No, not at all - that would seriously hamper Apple's ability to keep the profit margins they enjoy on their computer hardware. I don't want Apple to shoot themselves in the foot, and I don't want to see them lose money. This would help no one.

 

What I want is for Apple to:

 

a) Act correctly in releasing their modifications to GPLed code. This is a legal requirement of the GPL license. If Apple seriously wants individuals to abide by their licensing requirements, they should set an example in this regard.

 

:blink: Be a fair community member and give back to the communal technology base that enabled the creation of their product. Yes it is true that the BSD license doesn't require this - but that is precisely why it is useful license. Companies like IBM, Sun and HP recognize the utility in this - why doesn't Apple?

 

Apple doesn't sell computers to that many UNIX geeks. Apple sells packaged computers to authors, artists, students, moms and grandmas who only know UNIX as castrated male singers from Roman times.

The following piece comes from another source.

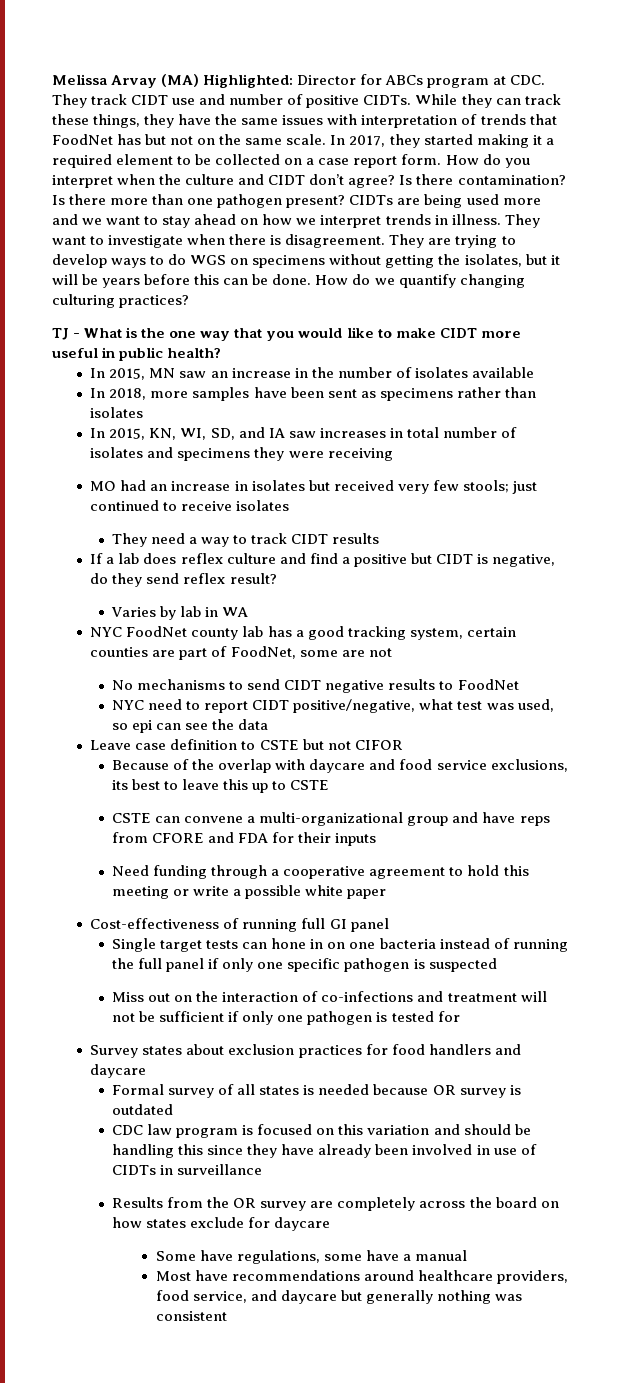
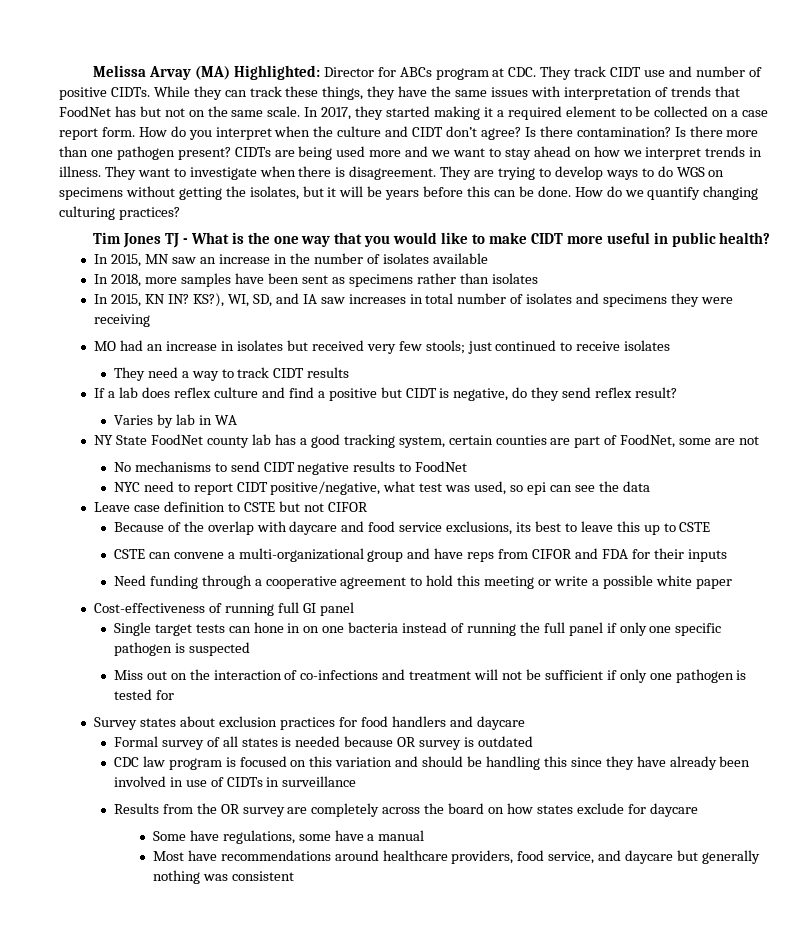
(190, 301) none -> [93,232,162,248] Tim Jones
[149,428,177,440] KN, -> [145,293,225,307] KN IN? KS?),
[90,627,123,637] NYC -> [94,435,148,445] NY State
[152,833,205,843] CFORE -> [532,549,573,559] CIFOR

These people don't care about graphics APIs, or filesystem specifications - these are the things Apple could Open Source. Moms and grandmas care about the Finder, and Safari and Time Machine... Apple should keep these private, package them with their rebadged Tiawanese computers, and make money.

 

But by seeding core technologies to the OSS world, Apple would help ensure that OSS developers are coding in an Apple-friendly way - that only means more software for Mac. There is the old saying that "you have to spend money to make money" - this is, of course, quite true. That is to say - one needs to INVEST. Open sourcing code is somewhat like investing. By giving away the source, you allow others to add features and you gain interest.